RobustFair: Adversarial Evaluation through Fairness Confusion Directed Gradient Search

Deep neural networks (DNNs) often face challenges due to their vulnerability to various adversarial perturbations, including false perturbations that undermine prediction accuracy and biased perturbations that cause biased predictions for similar inputs. This paper introduces a novel approach, RobustFair, to evaluate the accurate fairness of DNNs when subjected to these false or biased perturbations. RobustFair employs the notion of the fairness confusion matrix induced in accurate fairness to identify the crucial input features for perturbations. This matrix categorizes predictions as true fair, true biased, false fair, and false biased, and the perturbations guided by it can produce a dual impact on instances and their similar counterparts to either undermine prediction accuracy (robustness) or cause biased predictions (individual fairness). RobustFair then infers the ground truth of these generated adversarial instances based on their loss function values approximated by the total derivative. To leverage the generated instances for trustworthiness improvement, RobustFair further proposes a data augmentation strategy to prioritize adversarial instances resembling the original training set, for data augmentation and model retraining. Notably, RobustFair excels at detecting intertwined issues of robustness and individual fairness, which are frequently overlooked in standard robustness and individual fairness evaluations. This capability empowers RobustFair to enhance both robustness and individual fairness evaluations by concurrently identifying defects in either domain. Empirical case studies and quantile regression analyses on benchmark datasets demonstrate the effectiveness of the fairness confusion matrix guided perturbation for false or biased adversarial instance generation.
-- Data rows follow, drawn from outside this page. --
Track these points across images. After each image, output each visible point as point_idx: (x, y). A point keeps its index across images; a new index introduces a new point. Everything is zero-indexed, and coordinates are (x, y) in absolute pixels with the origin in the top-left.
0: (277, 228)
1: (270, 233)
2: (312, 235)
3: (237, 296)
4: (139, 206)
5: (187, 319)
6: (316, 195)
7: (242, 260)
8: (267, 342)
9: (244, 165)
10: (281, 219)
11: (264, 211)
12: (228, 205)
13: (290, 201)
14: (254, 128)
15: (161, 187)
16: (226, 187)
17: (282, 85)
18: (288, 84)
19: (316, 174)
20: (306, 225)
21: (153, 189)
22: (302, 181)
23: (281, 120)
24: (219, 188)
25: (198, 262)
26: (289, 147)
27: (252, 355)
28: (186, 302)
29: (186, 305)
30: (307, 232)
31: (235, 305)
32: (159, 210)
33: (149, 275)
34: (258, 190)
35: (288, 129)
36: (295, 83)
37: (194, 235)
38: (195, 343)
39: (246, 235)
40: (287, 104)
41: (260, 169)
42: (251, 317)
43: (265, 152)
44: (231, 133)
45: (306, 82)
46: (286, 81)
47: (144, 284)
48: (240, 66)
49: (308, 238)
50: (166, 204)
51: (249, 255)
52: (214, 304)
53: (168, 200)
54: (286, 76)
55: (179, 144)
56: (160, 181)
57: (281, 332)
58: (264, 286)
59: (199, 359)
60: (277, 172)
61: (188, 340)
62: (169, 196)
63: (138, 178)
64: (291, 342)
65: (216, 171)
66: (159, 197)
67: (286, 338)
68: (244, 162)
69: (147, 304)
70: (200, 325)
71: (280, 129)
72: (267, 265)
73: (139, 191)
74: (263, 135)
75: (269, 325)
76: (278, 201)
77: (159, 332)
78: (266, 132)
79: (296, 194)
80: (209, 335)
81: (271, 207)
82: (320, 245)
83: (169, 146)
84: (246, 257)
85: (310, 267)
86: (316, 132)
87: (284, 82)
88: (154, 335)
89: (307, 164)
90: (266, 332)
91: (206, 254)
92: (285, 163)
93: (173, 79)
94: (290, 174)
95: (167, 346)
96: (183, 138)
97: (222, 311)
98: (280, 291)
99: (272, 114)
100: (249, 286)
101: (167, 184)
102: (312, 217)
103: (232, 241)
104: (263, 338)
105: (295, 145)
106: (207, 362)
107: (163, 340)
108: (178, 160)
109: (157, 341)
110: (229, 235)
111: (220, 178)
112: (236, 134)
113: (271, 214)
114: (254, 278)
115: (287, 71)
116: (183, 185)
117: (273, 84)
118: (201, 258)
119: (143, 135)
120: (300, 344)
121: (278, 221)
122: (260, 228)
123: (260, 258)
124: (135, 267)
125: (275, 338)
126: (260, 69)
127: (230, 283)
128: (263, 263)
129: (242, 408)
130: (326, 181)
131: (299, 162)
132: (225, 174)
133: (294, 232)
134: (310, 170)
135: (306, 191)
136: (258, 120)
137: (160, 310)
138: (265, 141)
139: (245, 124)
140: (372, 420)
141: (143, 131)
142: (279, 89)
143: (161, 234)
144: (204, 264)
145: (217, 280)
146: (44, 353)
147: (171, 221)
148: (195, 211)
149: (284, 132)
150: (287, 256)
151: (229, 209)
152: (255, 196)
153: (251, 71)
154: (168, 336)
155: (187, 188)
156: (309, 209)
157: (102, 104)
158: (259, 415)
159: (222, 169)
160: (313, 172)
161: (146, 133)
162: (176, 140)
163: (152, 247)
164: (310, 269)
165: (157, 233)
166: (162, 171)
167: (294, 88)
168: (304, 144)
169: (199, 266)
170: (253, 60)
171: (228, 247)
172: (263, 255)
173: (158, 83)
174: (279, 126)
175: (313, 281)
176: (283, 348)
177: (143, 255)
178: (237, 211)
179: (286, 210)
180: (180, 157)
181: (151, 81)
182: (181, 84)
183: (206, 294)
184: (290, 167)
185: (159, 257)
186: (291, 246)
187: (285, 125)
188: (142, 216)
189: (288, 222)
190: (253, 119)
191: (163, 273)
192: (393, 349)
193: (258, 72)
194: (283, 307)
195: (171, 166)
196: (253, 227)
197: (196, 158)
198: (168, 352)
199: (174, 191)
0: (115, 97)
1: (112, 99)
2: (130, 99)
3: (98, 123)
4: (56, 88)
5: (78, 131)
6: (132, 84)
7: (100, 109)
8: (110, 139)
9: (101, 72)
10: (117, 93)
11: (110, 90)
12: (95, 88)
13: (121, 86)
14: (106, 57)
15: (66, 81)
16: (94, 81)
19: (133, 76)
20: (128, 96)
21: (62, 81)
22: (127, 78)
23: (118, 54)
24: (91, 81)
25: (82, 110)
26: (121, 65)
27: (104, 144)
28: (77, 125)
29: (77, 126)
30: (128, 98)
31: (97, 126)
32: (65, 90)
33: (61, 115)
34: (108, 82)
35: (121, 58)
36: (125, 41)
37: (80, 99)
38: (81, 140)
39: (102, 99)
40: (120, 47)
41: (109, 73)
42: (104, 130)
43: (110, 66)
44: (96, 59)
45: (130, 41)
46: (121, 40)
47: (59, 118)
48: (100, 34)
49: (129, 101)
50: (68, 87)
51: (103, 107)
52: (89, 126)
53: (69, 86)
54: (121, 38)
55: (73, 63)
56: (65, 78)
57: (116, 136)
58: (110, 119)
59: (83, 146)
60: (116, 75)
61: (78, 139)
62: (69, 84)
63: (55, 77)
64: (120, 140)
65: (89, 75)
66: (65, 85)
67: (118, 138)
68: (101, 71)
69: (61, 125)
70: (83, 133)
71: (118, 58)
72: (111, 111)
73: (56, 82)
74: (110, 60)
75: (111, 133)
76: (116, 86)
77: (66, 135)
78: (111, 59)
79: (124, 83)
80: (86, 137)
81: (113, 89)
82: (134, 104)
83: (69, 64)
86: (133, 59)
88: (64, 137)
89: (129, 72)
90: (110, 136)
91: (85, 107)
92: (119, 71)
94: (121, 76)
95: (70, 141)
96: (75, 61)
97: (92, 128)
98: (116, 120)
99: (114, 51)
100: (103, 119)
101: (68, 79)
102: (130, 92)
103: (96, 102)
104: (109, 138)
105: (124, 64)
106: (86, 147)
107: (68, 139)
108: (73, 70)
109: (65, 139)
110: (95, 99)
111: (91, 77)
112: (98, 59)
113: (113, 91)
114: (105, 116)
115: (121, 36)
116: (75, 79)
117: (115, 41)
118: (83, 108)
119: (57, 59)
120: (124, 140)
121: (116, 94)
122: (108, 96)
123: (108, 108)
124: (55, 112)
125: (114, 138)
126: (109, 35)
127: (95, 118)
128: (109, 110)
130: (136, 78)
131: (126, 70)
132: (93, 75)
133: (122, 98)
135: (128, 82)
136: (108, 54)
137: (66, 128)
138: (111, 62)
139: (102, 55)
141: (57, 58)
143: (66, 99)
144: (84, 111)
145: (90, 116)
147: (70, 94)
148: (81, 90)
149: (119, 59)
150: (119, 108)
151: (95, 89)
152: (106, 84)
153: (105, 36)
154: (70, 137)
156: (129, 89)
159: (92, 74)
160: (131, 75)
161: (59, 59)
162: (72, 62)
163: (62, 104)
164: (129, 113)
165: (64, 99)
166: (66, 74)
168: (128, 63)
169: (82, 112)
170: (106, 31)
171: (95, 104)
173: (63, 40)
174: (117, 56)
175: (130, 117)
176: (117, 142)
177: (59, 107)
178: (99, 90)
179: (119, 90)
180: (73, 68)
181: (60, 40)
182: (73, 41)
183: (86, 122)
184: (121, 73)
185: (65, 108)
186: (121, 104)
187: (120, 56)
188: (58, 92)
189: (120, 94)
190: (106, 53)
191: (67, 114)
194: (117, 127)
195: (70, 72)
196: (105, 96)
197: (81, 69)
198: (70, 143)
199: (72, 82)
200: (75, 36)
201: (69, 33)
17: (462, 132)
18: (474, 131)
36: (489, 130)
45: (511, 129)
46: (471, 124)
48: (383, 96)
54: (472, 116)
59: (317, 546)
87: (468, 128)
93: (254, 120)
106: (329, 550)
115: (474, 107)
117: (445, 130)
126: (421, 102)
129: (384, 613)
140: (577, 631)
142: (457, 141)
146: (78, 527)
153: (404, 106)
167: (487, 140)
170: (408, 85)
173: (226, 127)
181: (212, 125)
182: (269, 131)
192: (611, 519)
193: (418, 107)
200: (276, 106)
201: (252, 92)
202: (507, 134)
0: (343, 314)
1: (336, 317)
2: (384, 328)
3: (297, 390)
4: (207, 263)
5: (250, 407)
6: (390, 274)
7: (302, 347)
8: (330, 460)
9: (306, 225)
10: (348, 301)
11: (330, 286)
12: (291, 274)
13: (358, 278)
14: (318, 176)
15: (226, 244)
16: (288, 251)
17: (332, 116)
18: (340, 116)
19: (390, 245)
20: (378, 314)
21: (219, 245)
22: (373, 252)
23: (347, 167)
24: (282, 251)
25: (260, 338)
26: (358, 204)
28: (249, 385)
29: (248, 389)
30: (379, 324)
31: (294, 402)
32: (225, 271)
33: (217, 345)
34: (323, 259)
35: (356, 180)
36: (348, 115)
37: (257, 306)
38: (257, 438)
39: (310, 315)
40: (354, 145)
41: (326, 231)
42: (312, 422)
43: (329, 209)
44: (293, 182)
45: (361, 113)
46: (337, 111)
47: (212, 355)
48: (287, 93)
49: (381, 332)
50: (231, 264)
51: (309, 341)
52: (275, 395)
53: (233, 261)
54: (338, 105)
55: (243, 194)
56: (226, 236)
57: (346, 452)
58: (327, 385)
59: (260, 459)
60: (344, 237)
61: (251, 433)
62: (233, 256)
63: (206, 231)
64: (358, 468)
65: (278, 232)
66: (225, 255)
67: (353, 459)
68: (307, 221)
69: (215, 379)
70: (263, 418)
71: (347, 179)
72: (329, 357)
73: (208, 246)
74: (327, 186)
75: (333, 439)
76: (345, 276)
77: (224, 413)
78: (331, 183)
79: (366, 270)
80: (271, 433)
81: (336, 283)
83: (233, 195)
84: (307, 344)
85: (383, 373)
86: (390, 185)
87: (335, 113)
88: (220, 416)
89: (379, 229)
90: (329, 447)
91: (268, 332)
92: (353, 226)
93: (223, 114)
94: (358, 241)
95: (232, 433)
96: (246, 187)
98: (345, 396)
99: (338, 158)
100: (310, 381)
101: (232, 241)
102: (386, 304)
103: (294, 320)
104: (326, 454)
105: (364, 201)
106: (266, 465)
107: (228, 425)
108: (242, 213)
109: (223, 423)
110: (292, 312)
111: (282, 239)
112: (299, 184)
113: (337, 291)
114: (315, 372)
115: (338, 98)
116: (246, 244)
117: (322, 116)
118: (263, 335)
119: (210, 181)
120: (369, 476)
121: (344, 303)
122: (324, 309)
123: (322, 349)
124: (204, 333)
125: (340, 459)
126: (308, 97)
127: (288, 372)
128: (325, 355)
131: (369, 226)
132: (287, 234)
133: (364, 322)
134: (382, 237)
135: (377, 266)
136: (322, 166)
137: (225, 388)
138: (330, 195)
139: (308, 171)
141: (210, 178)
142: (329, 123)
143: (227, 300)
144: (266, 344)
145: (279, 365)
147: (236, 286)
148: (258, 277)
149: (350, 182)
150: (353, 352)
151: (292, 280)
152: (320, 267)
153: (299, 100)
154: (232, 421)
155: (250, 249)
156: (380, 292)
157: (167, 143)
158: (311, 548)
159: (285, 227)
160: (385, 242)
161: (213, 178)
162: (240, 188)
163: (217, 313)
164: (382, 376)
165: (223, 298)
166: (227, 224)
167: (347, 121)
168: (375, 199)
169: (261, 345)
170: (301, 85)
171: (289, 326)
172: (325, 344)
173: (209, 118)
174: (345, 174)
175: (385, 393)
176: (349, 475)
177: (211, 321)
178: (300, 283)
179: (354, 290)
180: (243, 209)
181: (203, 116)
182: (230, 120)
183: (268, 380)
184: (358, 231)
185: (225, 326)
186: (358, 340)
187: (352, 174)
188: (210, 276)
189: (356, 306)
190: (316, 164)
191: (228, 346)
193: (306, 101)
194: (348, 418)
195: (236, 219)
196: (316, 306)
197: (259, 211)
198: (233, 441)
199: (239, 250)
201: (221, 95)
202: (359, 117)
翻译：深度神经网络（DNN）常因易受各种对抗性扰动影响而面临挑战，这些扰动包括削弱预测准确性的虚假扰动以及导致相似输入产生偏颇预测的偏差扰动。本文提出一种名为RobustFair的新方法，用于评估DNN在遭受这些虚假或偏差扰动时的精确公平性。RobustFair利用精确公平性中诱发的公平混淆矩阵概念，识别用于扰动关键输入特征。该矩阵将预测结果分为真公平、真偏差、假公平和假偏差四类，以其为导向的扰动可对实例及其相似对应物产生双重影响：既可能削弱预测准确性（鲁棒性），也可能导致偏颇预测（个体公平性）。随后，RobustFair通过总导数近似的损失函数值推断这些生成对抗性实例的真实标签。为利用生成的实例提升模型可信度，RobustFair进一步提出一种数据增强策略，优先选择与原始训练集相似的对抗性实例进行数据增强和模型重训练。值得注意的是，RobustFair擅长检测鲁棒性与个体公平性相互交织的问题——这在标准鲁棒性和个体公平性评估中常被忽视。这一能力使RobustFair能够通过同时识别任一领域的缺陷，同时增强鲁棒性和个体公平性评估。基准数据集上的实证案例研究与分位数回归分析表明，公平混淆矩阵引导的扰动在生成虚假或偏差对抗性实例方面具有有效性。